** PROBLEM REQUIREMENTS **
In the material below, find every line with "lines" and pull it out.

** RECORDS SHOWN **

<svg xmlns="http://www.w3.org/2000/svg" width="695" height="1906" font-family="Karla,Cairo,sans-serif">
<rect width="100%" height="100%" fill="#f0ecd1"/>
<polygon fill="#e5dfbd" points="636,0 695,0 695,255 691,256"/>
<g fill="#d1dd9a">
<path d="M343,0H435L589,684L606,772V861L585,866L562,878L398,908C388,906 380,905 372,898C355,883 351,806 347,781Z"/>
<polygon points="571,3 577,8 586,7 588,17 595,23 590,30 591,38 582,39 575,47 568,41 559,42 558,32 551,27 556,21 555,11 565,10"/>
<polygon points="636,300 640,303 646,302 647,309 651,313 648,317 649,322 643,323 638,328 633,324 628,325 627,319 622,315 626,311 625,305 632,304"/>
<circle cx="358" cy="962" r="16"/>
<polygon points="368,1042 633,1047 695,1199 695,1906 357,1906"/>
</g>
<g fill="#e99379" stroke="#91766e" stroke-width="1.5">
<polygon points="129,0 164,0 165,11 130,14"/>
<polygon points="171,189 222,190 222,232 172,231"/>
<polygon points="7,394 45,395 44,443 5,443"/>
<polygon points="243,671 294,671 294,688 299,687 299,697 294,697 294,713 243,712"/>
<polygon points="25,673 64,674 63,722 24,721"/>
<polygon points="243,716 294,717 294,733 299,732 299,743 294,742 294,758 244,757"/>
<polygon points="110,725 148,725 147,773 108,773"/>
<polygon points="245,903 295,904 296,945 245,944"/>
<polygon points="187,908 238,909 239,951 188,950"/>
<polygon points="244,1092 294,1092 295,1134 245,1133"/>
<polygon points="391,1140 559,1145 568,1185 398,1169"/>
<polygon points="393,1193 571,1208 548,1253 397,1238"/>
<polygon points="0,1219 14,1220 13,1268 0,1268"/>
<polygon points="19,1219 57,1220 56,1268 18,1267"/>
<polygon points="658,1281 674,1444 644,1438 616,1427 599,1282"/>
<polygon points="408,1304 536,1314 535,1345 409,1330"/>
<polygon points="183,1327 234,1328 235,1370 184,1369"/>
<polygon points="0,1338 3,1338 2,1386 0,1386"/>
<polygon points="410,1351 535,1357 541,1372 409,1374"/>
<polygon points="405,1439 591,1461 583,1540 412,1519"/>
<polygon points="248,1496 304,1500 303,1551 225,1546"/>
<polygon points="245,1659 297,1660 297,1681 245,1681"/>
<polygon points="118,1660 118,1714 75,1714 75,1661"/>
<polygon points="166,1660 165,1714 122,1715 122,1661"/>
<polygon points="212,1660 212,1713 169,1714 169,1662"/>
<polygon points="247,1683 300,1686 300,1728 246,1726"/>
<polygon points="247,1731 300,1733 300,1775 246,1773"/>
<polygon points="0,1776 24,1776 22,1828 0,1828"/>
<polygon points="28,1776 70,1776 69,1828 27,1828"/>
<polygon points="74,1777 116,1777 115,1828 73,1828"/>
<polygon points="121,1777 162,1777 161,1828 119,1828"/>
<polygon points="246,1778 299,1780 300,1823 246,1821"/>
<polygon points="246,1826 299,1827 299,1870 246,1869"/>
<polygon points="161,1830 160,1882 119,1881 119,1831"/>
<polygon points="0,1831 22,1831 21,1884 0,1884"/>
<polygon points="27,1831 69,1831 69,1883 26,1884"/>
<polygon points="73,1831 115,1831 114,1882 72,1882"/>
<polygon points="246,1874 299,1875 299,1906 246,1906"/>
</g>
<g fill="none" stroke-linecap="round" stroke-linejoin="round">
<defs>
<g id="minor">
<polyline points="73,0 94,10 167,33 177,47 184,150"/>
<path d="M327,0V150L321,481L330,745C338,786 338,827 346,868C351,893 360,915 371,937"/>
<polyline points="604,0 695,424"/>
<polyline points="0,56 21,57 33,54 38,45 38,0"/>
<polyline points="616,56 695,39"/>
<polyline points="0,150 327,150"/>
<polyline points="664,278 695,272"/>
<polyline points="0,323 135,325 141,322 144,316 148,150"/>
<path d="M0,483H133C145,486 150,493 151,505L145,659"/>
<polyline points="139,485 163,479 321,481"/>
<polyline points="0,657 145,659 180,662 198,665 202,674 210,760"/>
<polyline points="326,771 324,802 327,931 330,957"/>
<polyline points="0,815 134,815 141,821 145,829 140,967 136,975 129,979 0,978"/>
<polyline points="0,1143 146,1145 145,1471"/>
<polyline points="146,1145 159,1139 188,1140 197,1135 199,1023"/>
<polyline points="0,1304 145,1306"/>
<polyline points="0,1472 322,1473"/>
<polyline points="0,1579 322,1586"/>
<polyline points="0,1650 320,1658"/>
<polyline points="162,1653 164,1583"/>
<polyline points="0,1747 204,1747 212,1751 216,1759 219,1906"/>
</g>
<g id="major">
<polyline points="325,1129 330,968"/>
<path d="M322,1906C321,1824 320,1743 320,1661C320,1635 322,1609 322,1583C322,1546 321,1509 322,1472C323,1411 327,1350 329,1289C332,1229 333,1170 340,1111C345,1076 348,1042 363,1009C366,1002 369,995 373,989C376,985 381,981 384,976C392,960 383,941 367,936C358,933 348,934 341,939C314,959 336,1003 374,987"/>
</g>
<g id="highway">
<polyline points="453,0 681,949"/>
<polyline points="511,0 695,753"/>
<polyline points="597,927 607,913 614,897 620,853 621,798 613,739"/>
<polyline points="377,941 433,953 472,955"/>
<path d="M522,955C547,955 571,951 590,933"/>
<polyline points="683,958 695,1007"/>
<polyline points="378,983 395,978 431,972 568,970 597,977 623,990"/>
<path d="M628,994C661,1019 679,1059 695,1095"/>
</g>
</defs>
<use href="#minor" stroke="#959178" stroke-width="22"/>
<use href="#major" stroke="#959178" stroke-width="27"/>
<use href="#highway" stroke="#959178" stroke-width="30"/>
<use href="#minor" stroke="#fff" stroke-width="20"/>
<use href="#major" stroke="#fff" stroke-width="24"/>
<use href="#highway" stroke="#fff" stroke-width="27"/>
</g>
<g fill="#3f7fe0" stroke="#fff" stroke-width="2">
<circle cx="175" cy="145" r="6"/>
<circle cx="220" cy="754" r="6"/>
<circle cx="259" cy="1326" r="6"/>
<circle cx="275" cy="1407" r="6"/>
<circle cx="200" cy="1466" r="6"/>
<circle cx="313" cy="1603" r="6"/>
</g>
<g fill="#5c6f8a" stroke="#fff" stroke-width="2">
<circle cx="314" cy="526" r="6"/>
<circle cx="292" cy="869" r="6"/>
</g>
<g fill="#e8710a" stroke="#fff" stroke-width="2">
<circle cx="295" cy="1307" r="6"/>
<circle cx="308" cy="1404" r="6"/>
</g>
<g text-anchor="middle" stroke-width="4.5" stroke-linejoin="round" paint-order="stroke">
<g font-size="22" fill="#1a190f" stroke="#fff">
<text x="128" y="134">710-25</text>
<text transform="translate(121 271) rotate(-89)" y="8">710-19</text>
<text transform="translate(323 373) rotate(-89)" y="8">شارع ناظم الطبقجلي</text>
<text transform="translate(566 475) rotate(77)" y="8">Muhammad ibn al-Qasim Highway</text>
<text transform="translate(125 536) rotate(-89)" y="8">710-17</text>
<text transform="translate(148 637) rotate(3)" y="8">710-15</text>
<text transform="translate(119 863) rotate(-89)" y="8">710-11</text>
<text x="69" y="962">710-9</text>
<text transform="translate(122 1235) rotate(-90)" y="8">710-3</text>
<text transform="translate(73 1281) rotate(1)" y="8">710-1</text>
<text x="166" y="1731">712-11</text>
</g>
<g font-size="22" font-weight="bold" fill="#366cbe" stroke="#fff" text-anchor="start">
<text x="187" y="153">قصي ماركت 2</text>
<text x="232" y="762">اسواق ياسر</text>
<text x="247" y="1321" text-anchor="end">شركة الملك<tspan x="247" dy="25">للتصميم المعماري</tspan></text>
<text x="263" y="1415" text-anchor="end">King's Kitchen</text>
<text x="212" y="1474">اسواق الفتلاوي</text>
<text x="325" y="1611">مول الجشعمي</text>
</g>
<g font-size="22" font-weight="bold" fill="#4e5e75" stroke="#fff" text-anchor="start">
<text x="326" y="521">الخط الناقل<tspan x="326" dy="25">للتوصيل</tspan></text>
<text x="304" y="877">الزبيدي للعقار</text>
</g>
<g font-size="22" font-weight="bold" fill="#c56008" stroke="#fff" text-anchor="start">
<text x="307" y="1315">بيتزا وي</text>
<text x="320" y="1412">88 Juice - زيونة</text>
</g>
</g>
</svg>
* * *
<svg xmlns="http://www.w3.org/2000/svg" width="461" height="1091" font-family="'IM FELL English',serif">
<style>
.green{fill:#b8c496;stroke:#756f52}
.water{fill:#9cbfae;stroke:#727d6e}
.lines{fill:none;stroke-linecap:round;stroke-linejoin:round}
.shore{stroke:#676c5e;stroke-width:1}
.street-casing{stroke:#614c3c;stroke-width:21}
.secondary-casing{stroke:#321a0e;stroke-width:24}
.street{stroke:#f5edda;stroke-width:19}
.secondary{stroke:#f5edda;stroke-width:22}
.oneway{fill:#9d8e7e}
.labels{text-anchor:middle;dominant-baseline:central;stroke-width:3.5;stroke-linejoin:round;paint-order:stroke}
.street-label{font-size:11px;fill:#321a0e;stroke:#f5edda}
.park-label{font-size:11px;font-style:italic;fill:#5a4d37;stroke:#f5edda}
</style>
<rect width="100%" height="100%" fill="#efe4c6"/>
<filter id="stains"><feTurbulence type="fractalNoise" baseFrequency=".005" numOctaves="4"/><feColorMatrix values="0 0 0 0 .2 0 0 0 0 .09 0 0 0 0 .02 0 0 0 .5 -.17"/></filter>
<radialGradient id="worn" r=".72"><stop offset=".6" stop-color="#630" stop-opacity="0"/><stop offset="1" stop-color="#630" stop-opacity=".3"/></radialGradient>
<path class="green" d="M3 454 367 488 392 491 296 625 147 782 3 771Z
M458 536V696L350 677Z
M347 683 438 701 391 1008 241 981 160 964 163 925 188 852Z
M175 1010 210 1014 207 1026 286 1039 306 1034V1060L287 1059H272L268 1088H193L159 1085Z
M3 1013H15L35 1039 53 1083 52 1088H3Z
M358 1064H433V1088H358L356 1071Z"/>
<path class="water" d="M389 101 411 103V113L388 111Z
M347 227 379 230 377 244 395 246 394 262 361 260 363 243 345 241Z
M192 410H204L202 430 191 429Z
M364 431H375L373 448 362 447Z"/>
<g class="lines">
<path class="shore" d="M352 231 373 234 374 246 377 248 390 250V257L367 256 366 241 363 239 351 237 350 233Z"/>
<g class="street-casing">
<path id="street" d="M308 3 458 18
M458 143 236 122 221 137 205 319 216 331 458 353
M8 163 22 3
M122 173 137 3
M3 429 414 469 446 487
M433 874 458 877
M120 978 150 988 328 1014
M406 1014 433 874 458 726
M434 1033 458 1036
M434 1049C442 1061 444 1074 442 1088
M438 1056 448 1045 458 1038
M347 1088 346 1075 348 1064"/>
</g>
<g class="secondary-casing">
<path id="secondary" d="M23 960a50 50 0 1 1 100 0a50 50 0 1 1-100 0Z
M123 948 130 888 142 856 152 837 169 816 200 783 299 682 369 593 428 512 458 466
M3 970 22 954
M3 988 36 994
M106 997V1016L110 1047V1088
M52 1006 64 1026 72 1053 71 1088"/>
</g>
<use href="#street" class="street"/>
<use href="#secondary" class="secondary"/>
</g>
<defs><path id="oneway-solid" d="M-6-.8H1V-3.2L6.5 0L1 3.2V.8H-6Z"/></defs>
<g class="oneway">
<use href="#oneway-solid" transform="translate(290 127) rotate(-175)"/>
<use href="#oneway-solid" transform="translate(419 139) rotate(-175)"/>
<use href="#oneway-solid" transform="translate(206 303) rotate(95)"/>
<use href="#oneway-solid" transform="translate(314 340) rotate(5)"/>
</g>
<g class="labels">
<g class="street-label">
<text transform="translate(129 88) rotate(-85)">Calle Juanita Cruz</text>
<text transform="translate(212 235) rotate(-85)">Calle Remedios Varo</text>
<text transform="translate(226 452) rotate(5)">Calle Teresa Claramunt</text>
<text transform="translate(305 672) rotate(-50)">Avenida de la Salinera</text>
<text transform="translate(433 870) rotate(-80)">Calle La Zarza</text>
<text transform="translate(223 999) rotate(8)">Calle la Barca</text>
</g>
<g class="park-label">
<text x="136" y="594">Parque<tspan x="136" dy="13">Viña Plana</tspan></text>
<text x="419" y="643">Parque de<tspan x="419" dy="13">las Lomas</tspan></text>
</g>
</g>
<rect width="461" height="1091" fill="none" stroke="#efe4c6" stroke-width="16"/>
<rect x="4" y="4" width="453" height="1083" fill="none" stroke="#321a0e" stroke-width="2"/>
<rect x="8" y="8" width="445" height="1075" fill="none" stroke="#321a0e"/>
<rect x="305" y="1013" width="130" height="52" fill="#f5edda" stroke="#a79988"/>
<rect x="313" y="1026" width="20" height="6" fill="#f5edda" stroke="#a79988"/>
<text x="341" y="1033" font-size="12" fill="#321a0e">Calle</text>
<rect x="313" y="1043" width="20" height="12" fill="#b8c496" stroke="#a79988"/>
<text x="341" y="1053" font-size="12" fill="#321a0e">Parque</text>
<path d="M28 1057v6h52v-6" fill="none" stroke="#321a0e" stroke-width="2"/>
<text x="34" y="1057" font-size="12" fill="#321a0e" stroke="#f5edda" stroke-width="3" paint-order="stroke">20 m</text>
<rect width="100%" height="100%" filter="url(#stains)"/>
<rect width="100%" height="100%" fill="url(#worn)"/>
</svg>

** WRITTEN ANSWER **
.lines{fill:none;stroke-linecap:round;stroke-linejoin:round}
<g class="lines">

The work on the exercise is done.